Also known as ‘the Place of Thirst’, the Karoo is an infinitely magical region, covered by enormous sheep and game farms, where vast plains drift away towards distant rocky outcrops and multi-layered mountains that pierce the velvet skies. ‘Karoo’ is a Khoisan word of unknown origin, and is a semi-desert natural area of South Africa made up of two related eco-regions: the Nama Karoo (which mostly has winter rainfall), and the Succulent Karoo (which mainly has rain in the summer).
The Nama Karoo has three primary sub-regions; the Upper Karoo in the north (which is separated from the Great Karoo in the centre by the Great Escarpment, leaving the Upper Karoo rivers to run northwards into the Orange River), and the Little Karoo in the south. The Succulent Karoo is located in the western portion of the area, located nearby to the Atlantic coast.

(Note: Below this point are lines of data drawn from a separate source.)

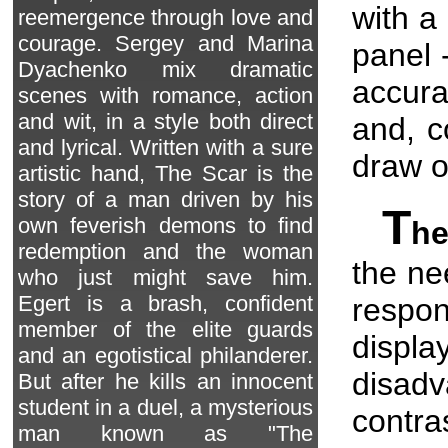
with a
reemergence through love and
courage. Sergey and Marina
panel -
Dyachenko mix dramatic
accura
scenes with romance, action
and wit, in a style both direct
and, c
and lyrical. Written with a sure
draw o
artistic hand, The Scar is the
story of a man driven by his
T
own feverish demons to find
he
redemption and the woman
the ne
who just might save him.
Egert is a brash, confident
respon
member of the elite guards
disp
and an egotistical philanderer.
disad
But after he kills an innocent
student in a duel, a mysterious
contra
man known as "The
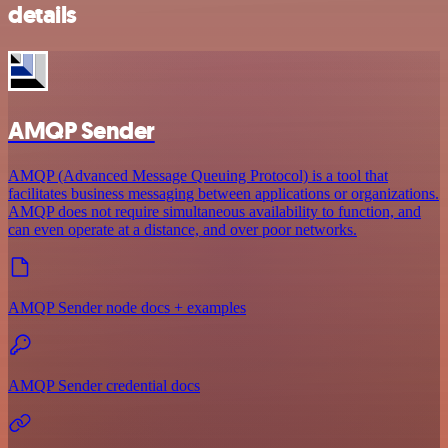
details
AMQP Sender
AMQP (Advanced Message Queuing Protocol) is a tool that
facilitates business messaging between applications or organizations.
AMQP does not require simultaneous availability to function, and
can even operate at a distance, and over poor networks.
AMQP Sender node docs + examples
AMQP Sender credential docs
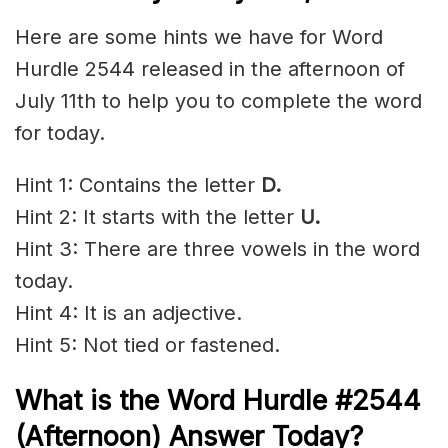
Here are some hints we have for Word
Hurdle 2544 released in the afternoon of
July 11th to help you to complete the word
for today.
Hint 1: Contains the letter
D.
Hint 2: It starts with the letter
U
.
Hint 3: There are three vowels in the word
today.
Hint 4: It is an adjective.
Hint 5: Not tied or fastened.
What is the
Word Hurdle #2544
(
Afternoon) Answer Today?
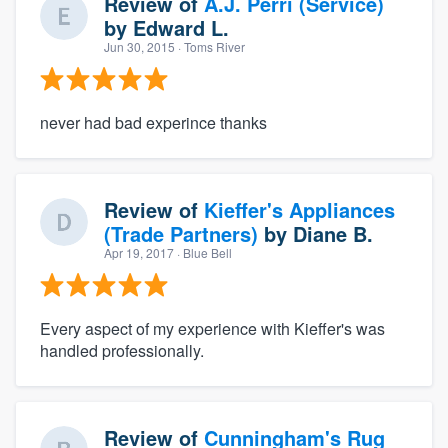
Review of
A.J. Perri (Service)
by
Edward L.
Jun 30, 2015
· Toms River
never had bad experince thanks
Review of
Kieffer's Appliances
(Trade Partners)
by
Diane B.
Apr 19, 2017
· Blue Bell
Every aspect of my experience with Kieffer's was
handled professionally.
Review of
Cunningham's Rug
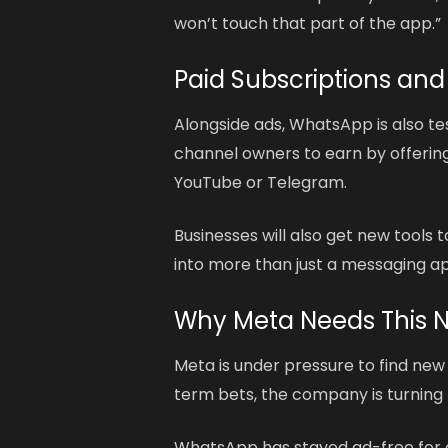
won’t touch that part of the app.”
Paid Subscriptions and
Alongside ads, WhatsApp is also te
channel owners to earn by offering
YouTube or Telegram.
Businesses will also get new tool
into more than just a messaging app.
Why Meta Needs This 
Meta is under pressure to find new
term bets, the company is turning t
WhatsApp has stayed ad-free for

In geological terms, the Karoo Supergroup refers to an expansive and geologically recent sequence of sedimentary and igneous rocks, which is flanked to the south by the Cape Supergroup, and to the north by the older Witwatersrand Supergroup. It spreads over more than half of South Africa and reaches in certain areas to 8,000 metres below the land surface, constituting massive amounts of rocks that were formed in a relatively short space of time, geologically speaking.
You could pause almost anywhere in the Karoo and simply listen to the beautiful silence whilst you breathe in the scent of earth and stare into the remarkably clear horizon that seems like a line drawn across the opposite end of the earth. The midnight skies are crystal clear and are speckled with thousands of stars and big, bright planets. Other galaxies can even be seen with the naked eye, providing you with some of the world’s finest star-gazing.
Fossils of some of the earliest kinds of one-celled life have been found in the Karoo, demonstrating that life has existed in this area for over three billion years. The richness of pre-dinosaur fossils in this area is famous the world over. To fully experience the enchantment of this region, you should venture off the main national road, where you will find peculiar little hamlets, sprawling farmsteads and historical towns inhabited by friendly and hospitable folk who are more than happy to share their tales and legends.
The Great Karoo spreads over an area of over 400,000 square kilometres. From a geological point of view it has been an expansive inland basin for almost all of the past 250 million years. At one stage the area was glaciated, the evidence of which can be seen in the widely distributed Dwyka tillite. Later, at numerous times, there were enormous inland deltas, seas, lakes or swamps. Massive deposits of coal formed, which is now one of South Africa’s economy’s main pillars.
Ancient reptiles and amphibians flourished in the dense wetlands, and their remains have brought fame to the Karoo in the palaeontology field. Approximately 180 million years back, volcanic activity took place on a giant scale, which effectively brought an end to the prosperous reptile evolution in the region.
Some of the Karoo’s extinct animals include aquatic and Triassic mammal-like carnivores, Permian predators, Jurassic herbivores and more. The fossils were first discovered by Andrew Geddes Bain, a Scottish man born in 1838, at a road cutting close by to Fort Beaufort. He sent his specimens to the British Museum, where fellow Scotsman Robert Broom recognised the mammal-like characteristics of the Karoo fossils in 1897.